We have investigated the role of
somatostatin receptor subtypes sst2 and sst4 in limbic
seizures and
glutamate-mediated neurotransmission in mouse hippocampus. As compared to wild-type littermates, homozygous mice lacking sst2 receptors showed a 52% reduction in EEG ictal activity induced by intrahippocampal injection of 30 ng
kainic acid (P < 0.05).
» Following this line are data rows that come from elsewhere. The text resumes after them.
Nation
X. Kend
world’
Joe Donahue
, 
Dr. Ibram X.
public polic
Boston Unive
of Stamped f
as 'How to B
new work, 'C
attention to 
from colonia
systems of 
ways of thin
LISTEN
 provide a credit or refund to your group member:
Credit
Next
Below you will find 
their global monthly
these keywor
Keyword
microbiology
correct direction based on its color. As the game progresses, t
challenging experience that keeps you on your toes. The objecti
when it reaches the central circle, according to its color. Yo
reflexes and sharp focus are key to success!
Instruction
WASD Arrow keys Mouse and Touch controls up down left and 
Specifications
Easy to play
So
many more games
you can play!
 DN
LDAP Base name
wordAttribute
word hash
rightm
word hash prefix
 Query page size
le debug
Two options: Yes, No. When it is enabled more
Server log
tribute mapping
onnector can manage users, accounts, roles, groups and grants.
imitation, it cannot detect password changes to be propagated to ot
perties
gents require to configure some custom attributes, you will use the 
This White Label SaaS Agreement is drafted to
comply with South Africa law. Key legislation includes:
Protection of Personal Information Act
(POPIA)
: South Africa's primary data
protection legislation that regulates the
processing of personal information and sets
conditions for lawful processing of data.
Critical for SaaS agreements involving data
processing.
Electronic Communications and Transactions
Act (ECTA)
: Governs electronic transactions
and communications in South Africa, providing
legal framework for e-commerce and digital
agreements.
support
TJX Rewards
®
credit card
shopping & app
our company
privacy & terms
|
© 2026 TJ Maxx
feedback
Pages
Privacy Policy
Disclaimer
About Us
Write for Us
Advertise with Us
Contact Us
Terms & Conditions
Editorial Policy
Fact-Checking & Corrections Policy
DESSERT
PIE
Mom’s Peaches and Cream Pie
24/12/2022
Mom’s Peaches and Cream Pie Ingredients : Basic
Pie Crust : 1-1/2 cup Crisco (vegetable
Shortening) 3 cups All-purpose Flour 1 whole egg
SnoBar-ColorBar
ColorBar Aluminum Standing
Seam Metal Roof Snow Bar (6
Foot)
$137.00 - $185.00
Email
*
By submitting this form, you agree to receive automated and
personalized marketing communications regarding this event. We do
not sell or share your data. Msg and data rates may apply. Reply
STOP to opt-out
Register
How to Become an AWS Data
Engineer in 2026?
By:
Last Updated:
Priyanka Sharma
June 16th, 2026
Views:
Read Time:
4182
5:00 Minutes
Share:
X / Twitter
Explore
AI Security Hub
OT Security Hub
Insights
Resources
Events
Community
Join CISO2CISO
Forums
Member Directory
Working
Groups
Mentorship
The number of behavioural
tonic-clonic seizures was reduced by 50% (P < 0.01) and the time to onset of
seizures was doubled on average (P < 0.05). Seizure-associated neurodegeneration was found in the injected hippocampus (CA1, CA3 and hilar interneurons) and sporadically in the ipsilateral latero-dorsal thalamus. This occurred to a similar extent in wild-type and sst2 knock-out mice. Intrahippocampal injection of three selective sst2 receptor agonists in wild-type mice (
Octreotide,
BIM 23120 and
L-779976, 1.5-6.0 nmol) did not affect
kainate seizures while the same compounds significantly reduced
seizures in rats. L-803087 (5 nmol), a selective
sst4 receptor agonist, doubled seizure activity in wild-type mice on average. Interestingly, this effect was blocked by 3 nmol
octreotide. It was determined, in both radioligand binding and cAMP accumulation, that
octreotide had no direct agonist or antagonist action at mouse sst4 receptors expressed in CCl39 cells, up to micromolar concentrations. In hippocampal slices from wild-type mice,
octreotide (2 micro m) did not modify
AMPA-mediated synaptic responses while facilitation occurred with L-803087 (2 micro m). Similarly to what was observed in
seizures, the effect of L-803087 was reduced by
octreotide. In hippocampal slices from sst2 knock-out mice, both
octreotide and L-803087 were ineffective on synaptic responses. Our findings show that, unlike in rats, sst2 receptors in mice do not mediate
anticonvulsant effects. Moreover, stimulation of sst4 receptors in the hippocampus of wild-type mice induced excitatory effects which appeared to depend on the presence of sst2 subtypes, suggesting these receptors are functionally coupled.